基金funded by the National Natural Science Foundation of China (No. 31160378)the Science and Technology Foundation of Guizhou Province (No. LKS[2010]21)the Startup Foundation for Doctors of Guizhou Normal University
文摘Cells of the P8-Se301-C1 strain are Spodoptera exigua cell clones that each harbor a partial version of the S. exigua multiple nucleopolyhedrovirus (SeMNPV) genome and which are resistant to homologous SeMNPV infections. The cells produce no viral progeny, suggesting that the infection is a latent-like viral infection. To investigate the SeMNPV genes harbored in the P8-Se301-C1 cells, the de novo transcriptomes of P8-Se301-Cl cells and S. exigua Se301 cells were analyzed and compared. A total of 54,569,296 reads were obtained from the P8-Se301-C1 cells that yielded 112,565 final unigenes with a mean length of 1,093 nt. A total of 56,865,504 reads were obtained from the Se301 cells that yielded 102,996 final unigenes with a mean length of 1,082 nt. Ten SeMNPV gene transcripts (se5, se7, se8, se12, se43, se45, se89, se90, se124, and se126) were detected in the P8-Se301-C1 cells by RNA-Seq but not in the Se301 cells, which was verified by RT- PCR. 5'/3' RACE analyses showed that the 3'- or 5'-end sequences of the viral transcripts are aligned to the host gene sequences in P8-Se301-C1 cells, suggesting that the SeMNPV genes may integrate into and be transcribed with the host genes in the P8-Se301-C1 cells.

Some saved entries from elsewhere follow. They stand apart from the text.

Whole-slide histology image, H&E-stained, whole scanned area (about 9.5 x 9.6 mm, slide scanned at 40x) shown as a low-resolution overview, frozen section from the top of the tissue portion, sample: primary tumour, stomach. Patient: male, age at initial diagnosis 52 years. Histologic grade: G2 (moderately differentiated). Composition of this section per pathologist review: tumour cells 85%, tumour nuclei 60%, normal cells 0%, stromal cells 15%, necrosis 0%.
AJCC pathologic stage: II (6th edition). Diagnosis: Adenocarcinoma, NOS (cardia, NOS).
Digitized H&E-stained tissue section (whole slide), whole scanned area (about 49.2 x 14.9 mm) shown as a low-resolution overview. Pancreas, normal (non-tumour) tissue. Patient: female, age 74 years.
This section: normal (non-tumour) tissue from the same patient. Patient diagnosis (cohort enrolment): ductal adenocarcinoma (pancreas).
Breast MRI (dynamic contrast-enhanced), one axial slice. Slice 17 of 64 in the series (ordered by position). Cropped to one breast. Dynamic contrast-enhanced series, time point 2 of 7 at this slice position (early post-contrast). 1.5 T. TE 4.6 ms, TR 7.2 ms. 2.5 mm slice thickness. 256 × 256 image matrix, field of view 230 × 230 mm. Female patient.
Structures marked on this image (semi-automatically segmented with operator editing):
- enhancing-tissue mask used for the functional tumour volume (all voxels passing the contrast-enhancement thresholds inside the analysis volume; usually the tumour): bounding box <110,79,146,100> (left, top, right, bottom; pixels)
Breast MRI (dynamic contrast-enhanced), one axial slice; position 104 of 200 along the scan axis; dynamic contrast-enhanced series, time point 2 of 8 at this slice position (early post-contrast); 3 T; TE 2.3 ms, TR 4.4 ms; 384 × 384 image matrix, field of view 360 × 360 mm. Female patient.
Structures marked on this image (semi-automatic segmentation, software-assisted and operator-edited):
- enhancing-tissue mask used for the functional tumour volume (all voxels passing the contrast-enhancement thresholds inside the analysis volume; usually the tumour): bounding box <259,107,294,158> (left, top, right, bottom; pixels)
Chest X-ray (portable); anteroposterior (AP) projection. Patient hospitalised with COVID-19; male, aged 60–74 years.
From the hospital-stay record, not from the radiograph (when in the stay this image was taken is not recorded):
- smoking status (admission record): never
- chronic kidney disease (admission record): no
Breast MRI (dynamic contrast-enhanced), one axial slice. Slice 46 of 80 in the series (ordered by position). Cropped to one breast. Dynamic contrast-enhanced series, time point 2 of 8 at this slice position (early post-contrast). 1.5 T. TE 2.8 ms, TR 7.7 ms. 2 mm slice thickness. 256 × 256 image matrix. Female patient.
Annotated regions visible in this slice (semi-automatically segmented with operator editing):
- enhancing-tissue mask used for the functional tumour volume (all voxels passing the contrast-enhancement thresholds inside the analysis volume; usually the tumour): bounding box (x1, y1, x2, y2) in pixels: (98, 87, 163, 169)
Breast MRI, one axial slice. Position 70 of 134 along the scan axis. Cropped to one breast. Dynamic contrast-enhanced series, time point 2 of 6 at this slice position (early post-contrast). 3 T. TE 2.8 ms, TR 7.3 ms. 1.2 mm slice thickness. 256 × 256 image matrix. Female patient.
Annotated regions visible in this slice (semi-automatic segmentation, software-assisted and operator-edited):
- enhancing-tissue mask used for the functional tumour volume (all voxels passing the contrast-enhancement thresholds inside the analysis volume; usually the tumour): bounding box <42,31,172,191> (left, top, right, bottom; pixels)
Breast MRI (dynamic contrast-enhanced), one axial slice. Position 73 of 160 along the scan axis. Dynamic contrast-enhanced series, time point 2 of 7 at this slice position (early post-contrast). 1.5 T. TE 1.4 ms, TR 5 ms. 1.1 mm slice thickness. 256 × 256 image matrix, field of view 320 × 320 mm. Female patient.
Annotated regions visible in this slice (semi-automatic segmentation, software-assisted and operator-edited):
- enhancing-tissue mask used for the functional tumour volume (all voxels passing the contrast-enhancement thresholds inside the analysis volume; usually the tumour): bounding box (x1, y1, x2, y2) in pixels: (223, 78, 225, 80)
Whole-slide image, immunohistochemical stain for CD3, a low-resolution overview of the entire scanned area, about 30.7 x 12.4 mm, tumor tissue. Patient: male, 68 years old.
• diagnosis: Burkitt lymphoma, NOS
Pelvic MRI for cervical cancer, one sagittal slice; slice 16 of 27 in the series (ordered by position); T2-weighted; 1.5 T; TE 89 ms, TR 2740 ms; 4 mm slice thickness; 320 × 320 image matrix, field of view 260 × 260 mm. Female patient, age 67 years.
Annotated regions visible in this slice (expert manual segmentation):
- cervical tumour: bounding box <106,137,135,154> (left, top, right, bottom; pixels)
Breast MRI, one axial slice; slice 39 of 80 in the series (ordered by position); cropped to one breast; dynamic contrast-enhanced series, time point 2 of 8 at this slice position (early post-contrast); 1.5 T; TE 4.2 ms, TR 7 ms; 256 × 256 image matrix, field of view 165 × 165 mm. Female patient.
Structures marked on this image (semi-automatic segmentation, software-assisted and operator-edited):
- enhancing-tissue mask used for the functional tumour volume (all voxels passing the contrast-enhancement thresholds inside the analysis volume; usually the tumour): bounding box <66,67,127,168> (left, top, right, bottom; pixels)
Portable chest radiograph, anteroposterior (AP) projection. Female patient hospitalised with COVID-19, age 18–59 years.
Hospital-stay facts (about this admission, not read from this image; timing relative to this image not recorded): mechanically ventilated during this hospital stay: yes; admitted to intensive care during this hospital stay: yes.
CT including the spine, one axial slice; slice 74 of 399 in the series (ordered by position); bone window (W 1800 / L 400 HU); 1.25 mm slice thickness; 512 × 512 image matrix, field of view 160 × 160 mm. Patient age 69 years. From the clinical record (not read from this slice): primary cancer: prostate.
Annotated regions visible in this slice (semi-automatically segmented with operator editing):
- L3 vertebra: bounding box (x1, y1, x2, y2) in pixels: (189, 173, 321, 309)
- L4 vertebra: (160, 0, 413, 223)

Furthermore, six additional viral gene transcripts, sell, se42, se44, se88, se91, and se127 (incorporated into chimeric fusion transcripts in the P8-Se301-C1 cells), were detected in the RACE analyses. Taken together, sixteen SeMNPV transcripts were identified in the P8-Se301-C1 cell strain. This study provides information to develop the understanding of baculovirus latent infections and superinfection exclusion.